Our conceptual process resembles the work of a detective who accidentally walked into a cosmic conspiracy. We throw every piece of inspiration into a cauldron, stir gently, sometimes watch it explode, sometimes watch it form a luminous idea. And in the end we step back to ask the question that matters:
Is this art, or should we press the red button?
We will explore the exact stages in future entries. The saga is far from over.
THE REDKNACK BRAND WORLD: WHERE CHAOS BECOMES TANGIBLE
Before a game becomes real, it exists in a liminal space.
Half dream. Half relic. Half feverish hallucination.
Yes, that is three halves. Mathematics has no authority here.
This space looks something like this:
- Walls covered in moodboards, maps, ancient symbols and sketches
- Coffee stains forming constellations of creativity (or abuse of Caffeine aka Mana)
- A handmade banjo that has seen things no banjo should see
- Books older than entire bloodlines
- Stacks of textures, ruins, reference photos and artifacts
- A computer glowing like a portal to another dimension
- A workspace somewhere between wizard tower, college dorm and archaeologist’s tent
One day we may reveal what the ultimate RedKnack teenage bedroom would look like. Expect posters, relics, instruments, half-finished cosplays, scribbled prophecies, and the aura of a legendary creature who took a nap under the desk and never left.

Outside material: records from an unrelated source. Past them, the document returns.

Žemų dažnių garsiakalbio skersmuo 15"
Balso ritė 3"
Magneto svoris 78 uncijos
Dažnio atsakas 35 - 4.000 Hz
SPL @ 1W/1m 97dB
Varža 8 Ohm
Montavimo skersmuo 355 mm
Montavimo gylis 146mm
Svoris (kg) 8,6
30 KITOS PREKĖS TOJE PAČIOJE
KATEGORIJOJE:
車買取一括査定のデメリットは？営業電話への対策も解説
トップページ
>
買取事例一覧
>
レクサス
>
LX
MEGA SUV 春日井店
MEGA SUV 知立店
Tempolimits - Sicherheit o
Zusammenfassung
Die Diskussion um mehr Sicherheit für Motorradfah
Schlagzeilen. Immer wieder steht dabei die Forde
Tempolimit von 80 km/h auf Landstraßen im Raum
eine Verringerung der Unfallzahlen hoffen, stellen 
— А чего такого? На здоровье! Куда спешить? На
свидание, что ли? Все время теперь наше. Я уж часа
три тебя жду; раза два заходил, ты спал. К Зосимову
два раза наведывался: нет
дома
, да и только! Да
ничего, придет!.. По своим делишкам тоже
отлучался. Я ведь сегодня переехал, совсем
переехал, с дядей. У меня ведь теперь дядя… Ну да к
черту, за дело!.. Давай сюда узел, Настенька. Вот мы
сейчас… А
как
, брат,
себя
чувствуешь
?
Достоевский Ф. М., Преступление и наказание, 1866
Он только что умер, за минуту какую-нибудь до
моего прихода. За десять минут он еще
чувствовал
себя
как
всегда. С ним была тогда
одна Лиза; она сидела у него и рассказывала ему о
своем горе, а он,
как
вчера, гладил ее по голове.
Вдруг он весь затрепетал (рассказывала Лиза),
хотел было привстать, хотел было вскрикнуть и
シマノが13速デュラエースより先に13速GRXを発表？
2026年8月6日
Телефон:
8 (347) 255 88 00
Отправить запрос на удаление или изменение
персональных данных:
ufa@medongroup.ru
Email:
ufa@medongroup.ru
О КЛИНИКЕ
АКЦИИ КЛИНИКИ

THE FINAL TRUTH: OUR IDEAS REFUSE TO BE TAMED
We do not hunt for ideas.
We simply live in a way that encourages them to ambush us.
History guides us.
Music provokes us.
Chaos entertains us.
Emotion moves us.
Curiosity fuels us.
And we spend way too much money on stupid shit that nobody needs, but tickles the that little child in us that just want's to do games! ;)
And as long as thoughts are free, RedKnack will follow them into the wild.